The man beneath her calmly woke and cupped his hands over her eyes. She felt the warmth of his hands but could not move. He moved his fingers into hers but they just lay like the dead arms of an octopus. He panicked, pushing her carefully to the floor and trying to pry her fish eyes back open. Her lips were chaffing and swollen, her teeth brittle and her tongue dry. He tried again with his hands, pushing on her eyes with his thumbs, his finger prints pressed into her skin like the trunks of old trees. He cupped her rosary with one hand and prayed, please I cannot watch another woman die. He put his lips to hers and breathed, pumping her chest between breaths. She felt the weight of him, his hand like a tire rolling over her, and her eyes opened.

The Devil’s eyes had become dark clouds, his screaming now thunder, his sweat droplets of rain. Her eyes flickered and focused, the rain falling harder and louder. They climbed to their feet and lifted their mouths to the sky, their knees callused and bent, their throats dry, their tongues anxiously waiting. The water tasted sweet, like che, red beans and coconut milk, wetting their tongues and sliding down their throats in waves. She watched the panic in the eyes of the other refugees, the chaos ensue among them. They trampled each other, reaching for anything to catch the rain, buckets and bags, satchels, the mouths of the dead. Children would put their hands into the open jaws of the dead and cup the water to their mouths, splash it on their burning scalps. Some of them danced or cried, screamed and crossed their chests. Rain collected in wicker baskets but most of it fell through holes in thee weaving, wetting the steel and soaking the ropes. She watched people turn over their paddy hats, using them as sinks to bathe their babies and wash their wounds. But she and the dark man simply knelt there, eyes towards the Heavens, letting the water soak into their parched bones. The hot rain soaked a few bags of dry grain, wetting the rice until it expanded and burst the brown paper.
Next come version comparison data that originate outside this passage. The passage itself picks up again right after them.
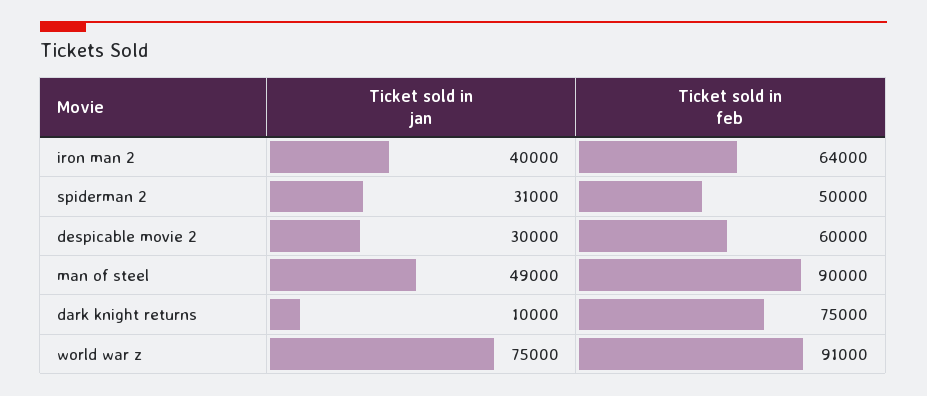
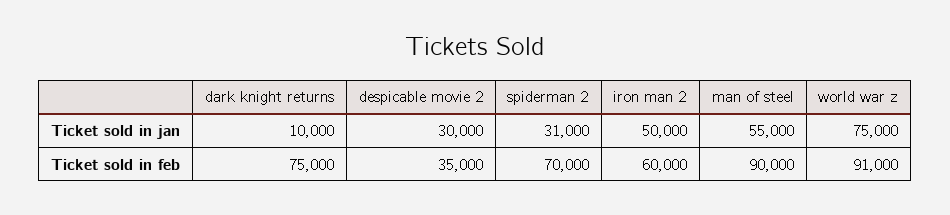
Ticket sold in jan, iron man 2: 40000 -> 50000
Ticket sold in feb, iron man 2: 64000 -> 60000
Ticket sold in feb, spiderman 2: 50000 -> 70000
Ticket sold in feb, despicable movie 2: 60000 -> 35000
Ticket sold in jan, man of steel: 49000 -> 55000

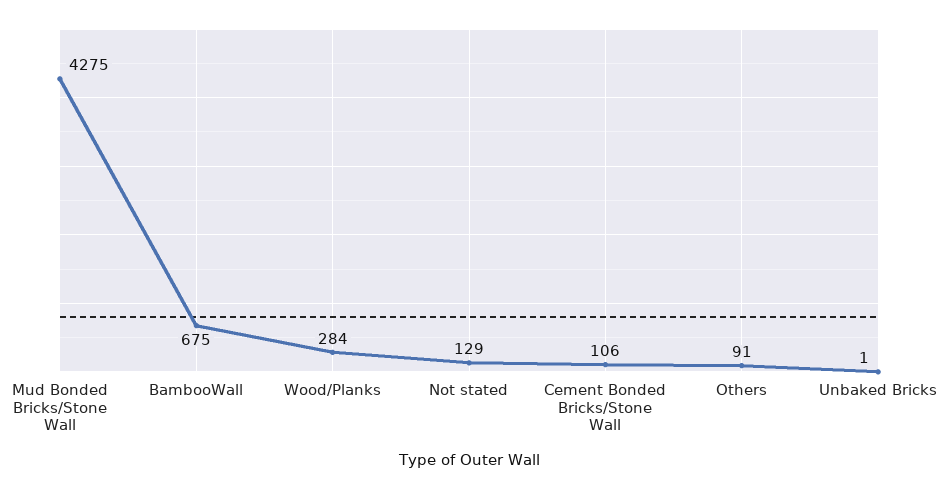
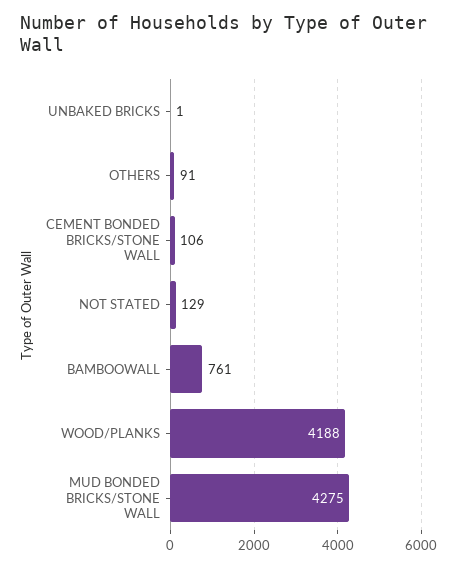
BambooWall: 675 -> 761
Wood/Planks: 284 -> 4188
He ran through the crowd and scooped as much rice as he could fit into his arms; he rested some on his feet and in her hair, and balanced it on her small shoulders. She tucked her letter in a straw mat, and then a cloth, and then a satchel, and underneath a bench. She watched the water soak into the skin on her belly, its hands reaching to her womb. Listen to people breathing, their chests rising and falling, listen to them talk and scream, to them whisper and cry. Listen to their phlegm gurgle. Listen to them stumble, to them giggle, to them sing. Listen to their toes crack and their eyelids twitch. Listen to peace and listen to war. These are the sounds of survival.